Offshore CO2 storage “unlikely” to attract private investment unless government shoulders financial risk

Offshore CO2 storage is not an attractive investment proposition for the private sector, according to the Carbon Capture and Storage Association (CCSA) and government must shoulder the financial risks if CO2 projects are to go ahead.

The associations’s new report into UK CCS programmes said: “The full-chain private sector business model… is unlikely to work in the future. Investing in offshore CO2 storage is currently not, and – under the current policy and regulatory framework – is unlikely to become, an attractive investment proposition for the private sector. This is primarily due to the onerous financial security requirements, uncertain costs and the CO2 storage liabilities.”

It continued: “The likelihood and consequence of cross-chain default by either the capture operator or the transport or storage operator proved to be a major challenge to both debt and equity investors in all parts of the CCS chain…It is now clear that HMG would have had to accept the majority of the financial risks arising from developing, operating, monitoring and decommissioning the new CO2 stores.”

This is one of 36 key lessons for industry and policy makers in the new report, which particularly focused on the impact of the cancelled CCS competition. The report is based on interviews with the two preferred bidders; the Shell Peterhead project and the Capture Power White Rose project, as well as interviews with a number of other companies interested in developing CCS projects.

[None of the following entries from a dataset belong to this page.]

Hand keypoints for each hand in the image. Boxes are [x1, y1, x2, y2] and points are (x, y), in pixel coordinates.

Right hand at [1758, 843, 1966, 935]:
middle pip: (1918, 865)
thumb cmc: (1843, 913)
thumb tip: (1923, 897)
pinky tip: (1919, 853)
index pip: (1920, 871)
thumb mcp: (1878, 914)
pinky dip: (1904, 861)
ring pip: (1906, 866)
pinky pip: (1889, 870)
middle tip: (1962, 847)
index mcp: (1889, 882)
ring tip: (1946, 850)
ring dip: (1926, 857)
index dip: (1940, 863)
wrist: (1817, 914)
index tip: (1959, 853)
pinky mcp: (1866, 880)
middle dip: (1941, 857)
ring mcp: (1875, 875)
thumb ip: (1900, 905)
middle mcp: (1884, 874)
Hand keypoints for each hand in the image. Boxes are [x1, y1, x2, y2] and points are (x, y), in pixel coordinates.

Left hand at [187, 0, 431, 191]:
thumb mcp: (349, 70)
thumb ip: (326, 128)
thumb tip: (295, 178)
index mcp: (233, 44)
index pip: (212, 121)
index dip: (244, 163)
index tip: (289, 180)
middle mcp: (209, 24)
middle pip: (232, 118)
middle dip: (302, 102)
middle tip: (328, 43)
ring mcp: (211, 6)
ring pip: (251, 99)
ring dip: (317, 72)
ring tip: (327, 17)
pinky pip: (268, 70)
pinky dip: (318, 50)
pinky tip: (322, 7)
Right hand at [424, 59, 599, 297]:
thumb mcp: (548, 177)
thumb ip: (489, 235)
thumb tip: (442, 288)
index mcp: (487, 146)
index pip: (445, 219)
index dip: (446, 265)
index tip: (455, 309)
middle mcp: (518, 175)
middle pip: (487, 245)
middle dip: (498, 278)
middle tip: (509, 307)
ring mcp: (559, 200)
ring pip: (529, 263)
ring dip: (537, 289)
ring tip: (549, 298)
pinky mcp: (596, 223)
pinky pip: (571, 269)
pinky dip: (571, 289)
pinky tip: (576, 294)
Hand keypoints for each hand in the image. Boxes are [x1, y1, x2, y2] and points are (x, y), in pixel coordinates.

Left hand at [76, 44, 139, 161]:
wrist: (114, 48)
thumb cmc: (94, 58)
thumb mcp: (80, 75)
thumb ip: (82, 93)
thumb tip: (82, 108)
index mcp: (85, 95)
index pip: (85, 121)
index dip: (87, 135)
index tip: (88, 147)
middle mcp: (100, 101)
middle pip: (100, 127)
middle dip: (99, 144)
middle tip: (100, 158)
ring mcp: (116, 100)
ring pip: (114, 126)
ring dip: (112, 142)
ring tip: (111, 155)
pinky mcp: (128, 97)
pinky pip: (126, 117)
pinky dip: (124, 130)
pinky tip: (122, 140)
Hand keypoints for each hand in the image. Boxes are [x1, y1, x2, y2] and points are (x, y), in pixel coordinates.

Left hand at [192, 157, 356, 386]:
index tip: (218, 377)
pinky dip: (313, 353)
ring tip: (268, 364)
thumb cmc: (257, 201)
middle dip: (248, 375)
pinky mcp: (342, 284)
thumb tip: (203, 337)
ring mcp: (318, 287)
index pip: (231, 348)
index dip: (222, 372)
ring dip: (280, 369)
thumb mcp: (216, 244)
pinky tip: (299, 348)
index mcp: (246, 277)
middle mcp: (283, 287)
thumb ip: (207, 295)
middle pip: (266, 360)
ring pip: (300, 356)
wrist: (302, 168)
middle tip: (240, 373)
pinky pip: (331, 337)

Luke Warren, chief executive of the CCSA, commented: “The CCSA has partnered with Patrick Dixon, former Expert Chair of the Office for CCS in DECC, on this report. Patrick has worked tirelessly with the CCSA and project developers to capture the important insights into the delivery of large-scale CCS projects. The report highlights that there were no technical barriers to delivery but that any future CCS programme will have to address a number of outstanding commercial challenges. The report also clearly shows that CCS has significant potential for rapid cost reduction. The Government has confirmed its intention to develop a new approach to CCS, and we look forward to working with them to build on these lessons and ensure the successful delivery of CCS”.